#### YOUR GOAL:
Below are the records; copy exactly the stretch from the line containing "T-819, ends: 13:00 -> 13:45" through the line containing "T-955, estimate: M -> L", both ends included, and nothing else.

[Opening DATA RECORDS section]

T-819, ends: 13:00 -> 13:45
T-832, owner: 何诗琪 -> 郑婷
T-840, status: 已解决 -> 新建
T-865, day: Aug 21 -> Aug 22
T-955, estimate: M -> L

[Closing DATA RECORDS section]
[Opening DATA RECORDS section]

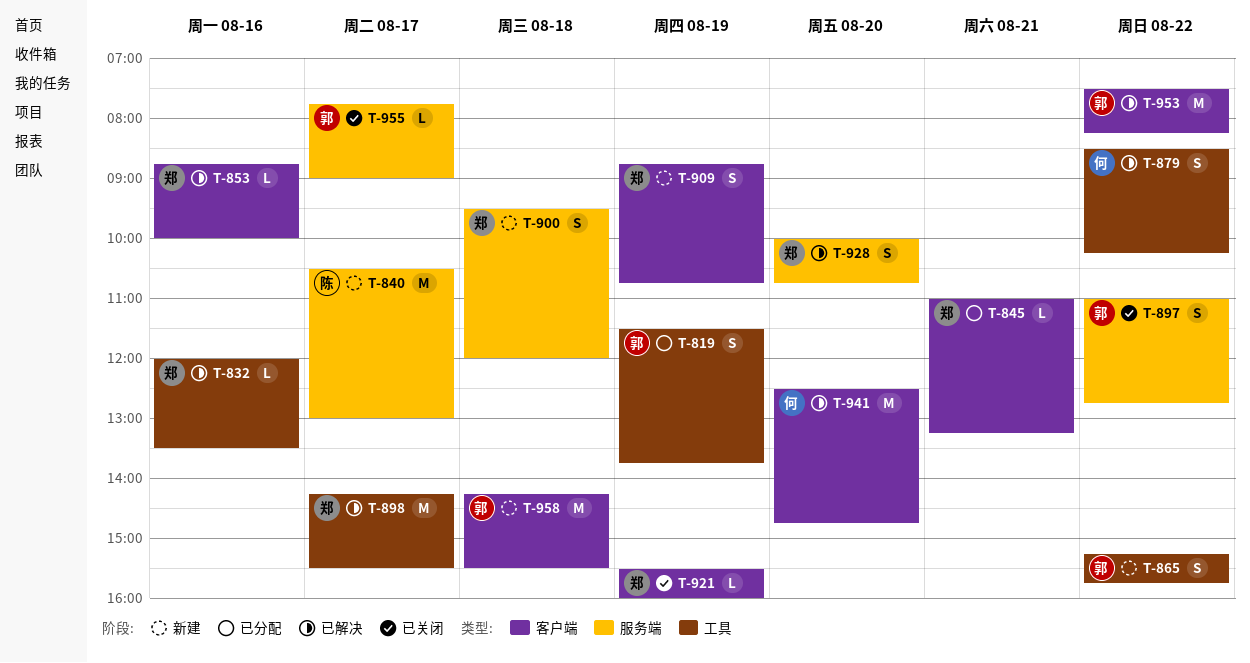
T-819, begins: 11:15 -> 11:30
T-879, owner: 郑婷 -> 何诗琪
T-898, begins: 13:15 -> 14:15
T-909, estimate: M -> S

[Closing DATA RECORDS section]
[Opening DATA RECORDS section]

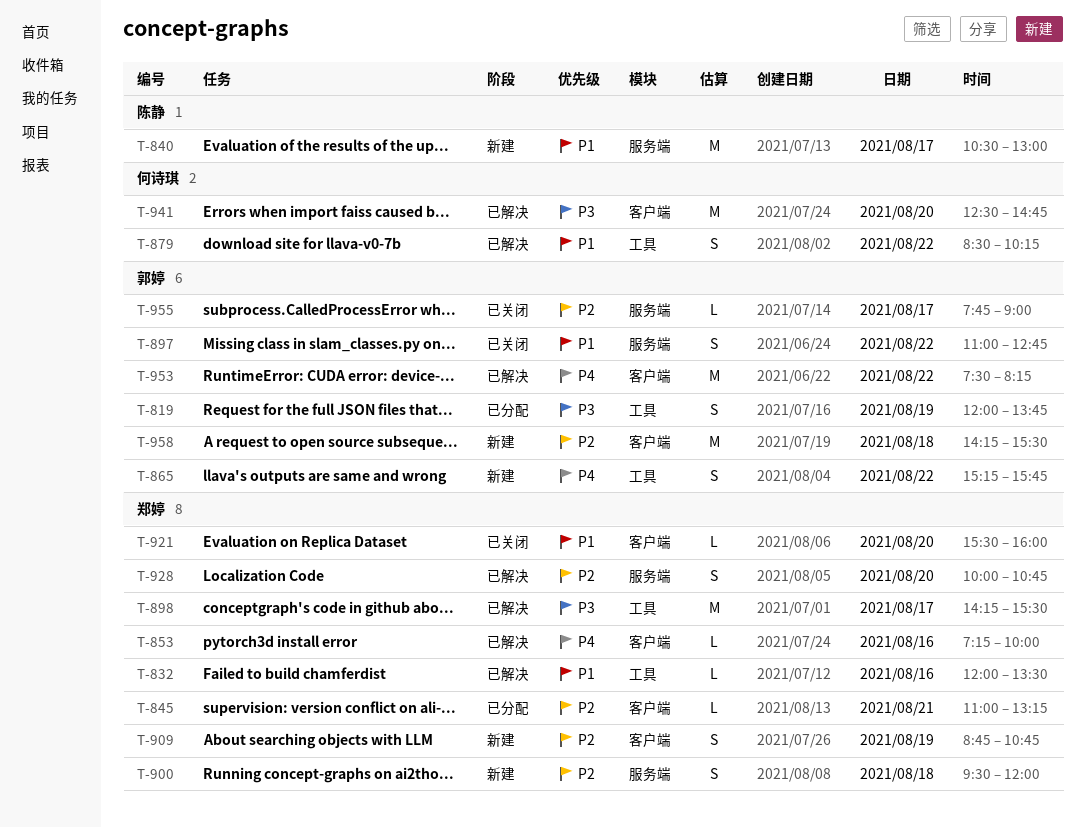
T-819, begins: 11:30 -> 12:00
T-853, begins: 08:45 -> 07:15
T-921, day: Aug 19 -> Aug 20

[Closing DATA RECORDS section]

#### WRITTEN RESPONSE:
T-819, ends: 13:00 -> 13:45
T-832, owner: 何诗琪 -> 郑婷
T-840, status: 已解决 -> 新建
T-865, day: Aug 21 -> Aug 22
T-955, estimate: M -> L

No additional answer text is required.